By Chris Grundy
For an increasing number of organisations the IT department manages IT, smart phones, audio visual, and CCTV/Access control due to convergence of technology enabled via:
- Applications operating over mobile/IP based networks
- Powering devices over IT data networks using Power over Ethernet (PoE).
This convergence is set to continue, with products such as lighting systems that use PoE.
What does this mean for how buildings are managed? Will the IT department bridge a skills gap and replace building managers or will organisations that use IT to drive their property strategy/management excel? The answer is the latter and demonstrated by some examples:
Security (CCTV/Access Control/Smart cards)
The IT department might not be managing building security, but they are enabling value through an IT design approach such as:
- Data centre hosted services avoiding silo’s for organisations with multiple properties
- Linking security and other databases to create ‘smart’ multi-function cards (access/vend/print/lockers)
Building Management Systems
Buildings and BMS systems are becoming targets for cyber-attacks, the IT department can help to review information flows, review risk and enhance a BMS design to mitigate against potential attack. Some IT departments are taking ownership of the BMS network and data, helping to reduce operational risk. After all, many BMS networks have no IT security features or anybody pro-actively monitoring them.
Data based decision making
Perhaps one of the biggest impacts IT can have on building design is through data capture and quantitative decision making.

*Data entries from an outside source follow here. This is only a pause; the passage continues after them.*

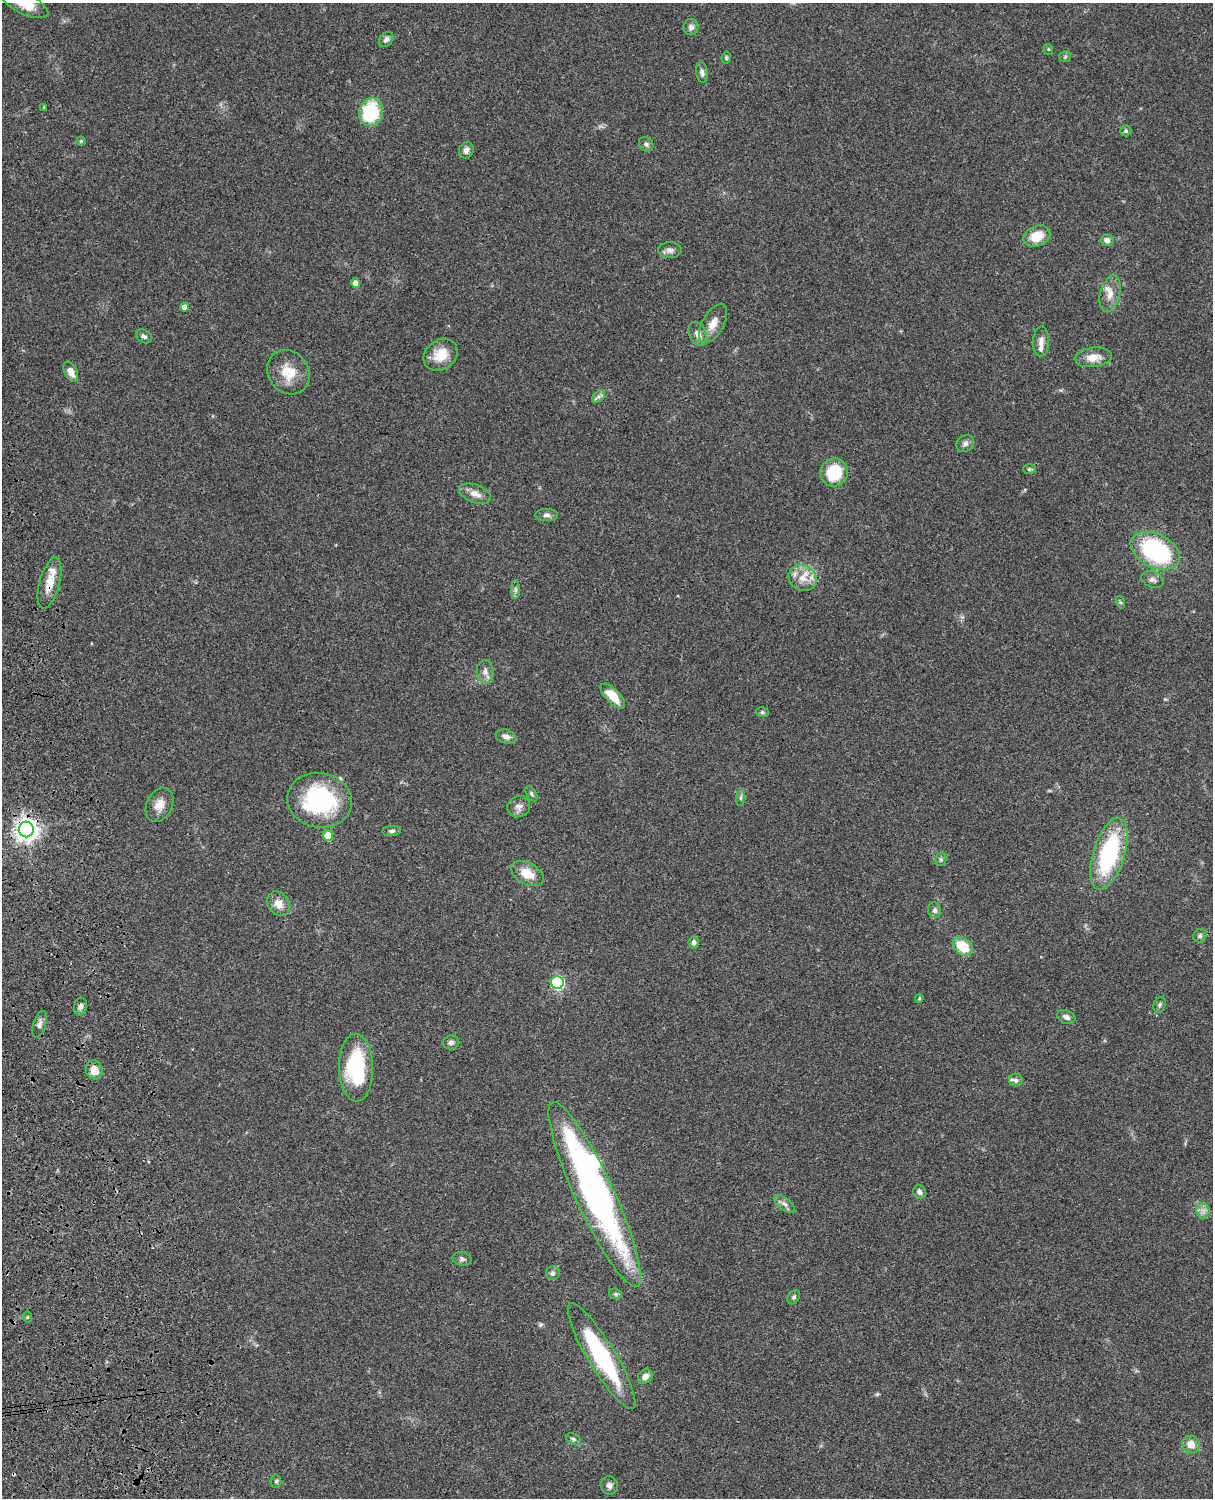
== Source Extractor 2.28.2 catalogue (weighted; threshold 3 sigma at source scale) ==
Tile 7 of 4 x 3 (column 3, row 2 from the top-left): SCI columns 2546-3756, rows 1772-3267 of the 5087 x 4926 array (HDU 1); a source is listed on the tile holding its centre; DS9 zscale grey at full resolution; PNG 1215 x 1500 px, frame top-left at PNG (2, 3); each listed source drawn as its Kron ellipse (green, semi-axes under 4 px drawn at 4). Shown black and unused: <1% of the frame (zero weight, under 3 of 4 exposures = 6% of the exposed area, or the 3 px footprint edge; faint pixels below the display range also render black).
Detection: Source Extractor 2.28.2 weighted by HDU 2 'WHT'; one run over the whole footprint, this tile lists its part. Background 0.0811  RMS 0.0059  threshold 0.0265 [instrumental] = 3 sigma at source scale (4.5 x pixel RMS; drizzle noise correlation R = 1.50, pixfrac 1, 0.05/0.05 arcsec/px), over >= 5 px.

If an organisation is planning to move their office, measuring utilisation of their existing space in real-time prior to commencing a new office design will provide useful insight into how space is actually used.
Some organisations are installing space utilisation technology as part of their new office fit-out, and getting small aggregate gains once in occupation (if they have the capex to act on changes in layout). Use as part of the design tool and the impact will be far greater.
Power over Ethernet (PoE) is the second power distribution system in a modern building. Some data centres use servers that operate with DC power supplies (rather than AC to DC conversion) for efficiency. Could DC power replace 230V AC in future buildings – probably not – as there are many real world scenarios to overcome, including the need for devices to work both in and out of the office/building. However, the use of PoE is set to increase for devices that are fixed within a building.